Die pauschale Behauptung der Befangenheit nicht namentlich genannter Richter stellt allerdings keinen Delegierungsgrund (§ 25 Abs 1 DSt) dar (RIS‑Justiz RS0056885, RS0097082, RS0096774, RS0119759).

Aus der Mitwirkung an einem Einleitungsbeschluss (vgl dazu VfSlg 9.425) ist nicht auf die Befangenheit der dabei Mitwirkenden hinsichtlich der Hauptsache zu schließen (VfSlg 12.962, 13.731).

Die tatsächliche und rechtliche Prüfung des disziplinären Vorwurfs erfolgt in der mündlichen Verhandlung (§§ 30 ff DSt).

Dieser Prüfung ist im Delegierungsverfahren nicht vorzugreifen, zumal selbst von der Rechtsprechung des Obersten Gerichtshofs abweichende Rechtsansichten keine Befangenheit begründen (und damit eine Delegierung rechtfertigen könnten), solange es ‑ wie im Gegenstand ‑ keinerlei Hinweise dafür gibt, dass die Entscheidungsträger eine vorgefasste Meinung nicht nach Maßgabe der Verfahrensergebnisse zu ändern bereit wären (Feil/Wennig, Anwaltsrecht8, DSt § 25, S 921; Lässig, WK‑StPO § 43 Rz 12 und 15; RIS‑Justiz RS0097003, RS0096993).

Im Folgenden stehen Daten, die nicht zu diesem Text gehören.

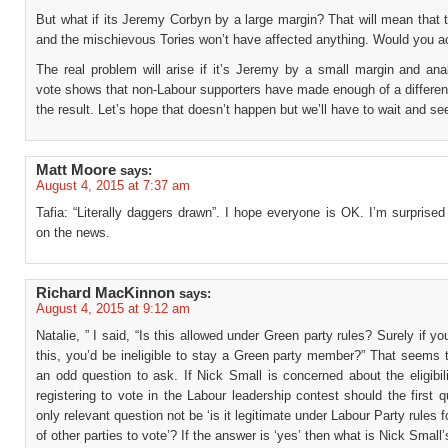
But what if its Jeremy Corbyn by a large margin? That will mean that th
and the mischievous Tories won’t have affected anything. Would you a
The real problem will arise if it’s Jeremy by a small margin and ana
vote shows that non-Labour supporters have made enough of a differen
the result. Let’s hope that doesn’t happen but we’ll have to wait and se
Matt Moore
says:
August 4, 2015 at 7:37 am
Tafia: “Literally daggers drawn”. I hope everyone is OK. I’m surprised
on the news.
Richard MacKinnon
says:
August 4, 2015 at 9:12 am
Natalie, ” I said, “Is this allowed under Green party rules? Surely if yo
this, you’d be ineligible to stay a Green party member?” That seems 
an odd question to ask. If Nick Small is concerned about the eligibil
registering to vote in the Labour leadership contest should the first 
only relevant question not be ‘is it legitimate under Labour Party rules
of other parties to vote’? If the answer is ‘yes’ then what is Nick Small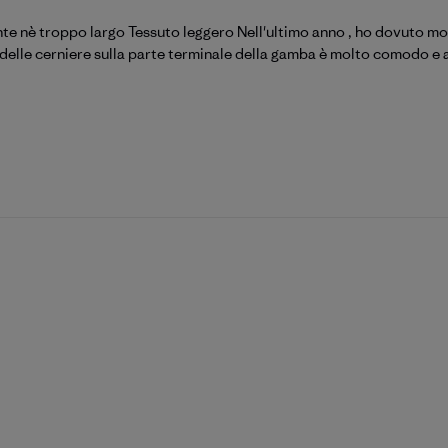
ente nè troppo largo Tessuto leggero Nell'ultimo anno , ho dovuto modi
o delle cerniere sulla parte terminale della gamba è molto comodo e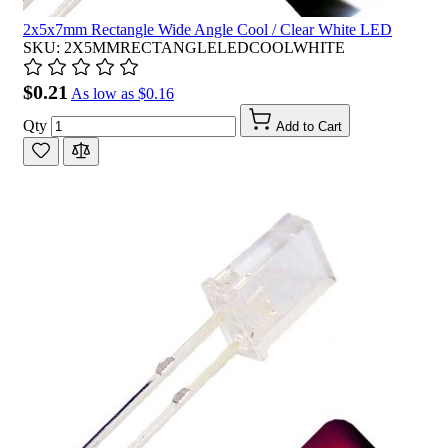
2x5x7mm Rectangle Wide Angle Cool / Clear White LED
SKU: 2X5MMRECTANGLELEDCOOLWHITE
$0.21
As low as
$0.16
Qty
Add to Cart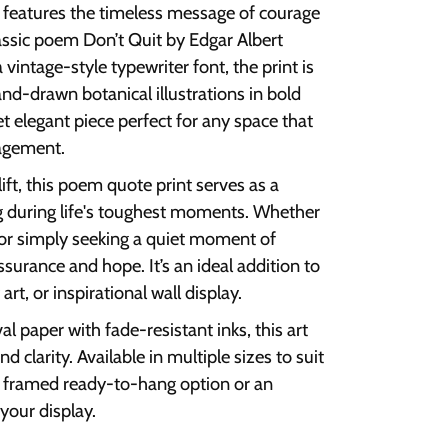
int features the timeless message of courage
assic poem Don’t Quit by Edgar Albert
 vintage-style typewriter font, the print is
d-drawn botanical illustrations in bold
yet elegant piece perfect for any space that
ragement.
ft, this poem quote print serves as a
g during life's toughest moments. Whether
, or simply seeking a quiet moment of
assurance and hope. It’s an ideal addition to
art, or inspirational wall display.
al paper with fade-resistant inks, this art
d clarity. Available in multiple sizes to suit
a framed ready-to-hang option or an
your display.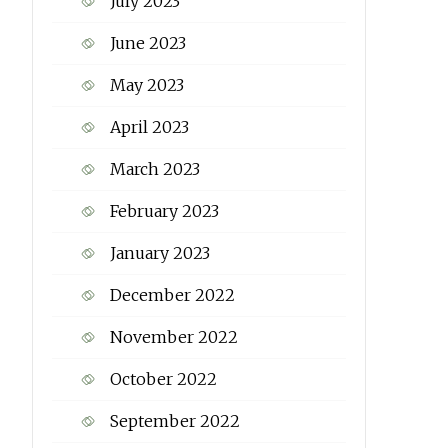
July 2023
June 2023
May 2023
April 2023
March 2023
February 2023
January 2023
December 2022
November 2022
October 2022
September 2022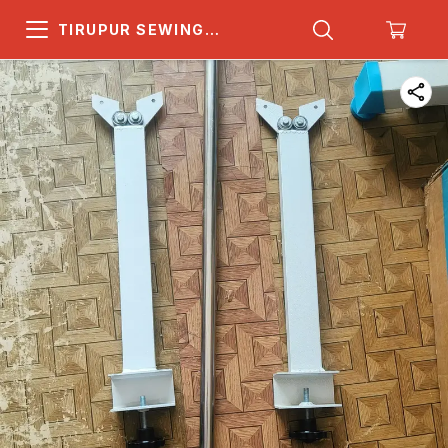
TIRUPUR SEWING
MACHINE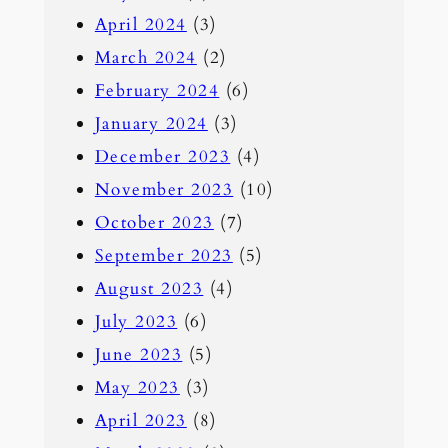
April 2024
(3)
March 2024
(2)
February 2024
(6)
January 2024
(3)
December 2023
(4)
November 2023
(10)
October 2023
(7)
September 2023
(5)
August 2023
(4)
July 2023
(6)
June 2023
(5)
May 2023
(3)
April 2023
(8)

Auf das ‑ letztlich auf eine Umgehung des Rechtsmittelausschlusses nach § 28 Abs 2 letzter Satz DSt hinauslaufende ‑ Vorbringen des Disziplinarbeschuldigten zu einzelnen Rechtsfragen war daher vom Obersten Gerichtshof derzeit nicht einzugehen und der Delegierungsantrag abzuweisen.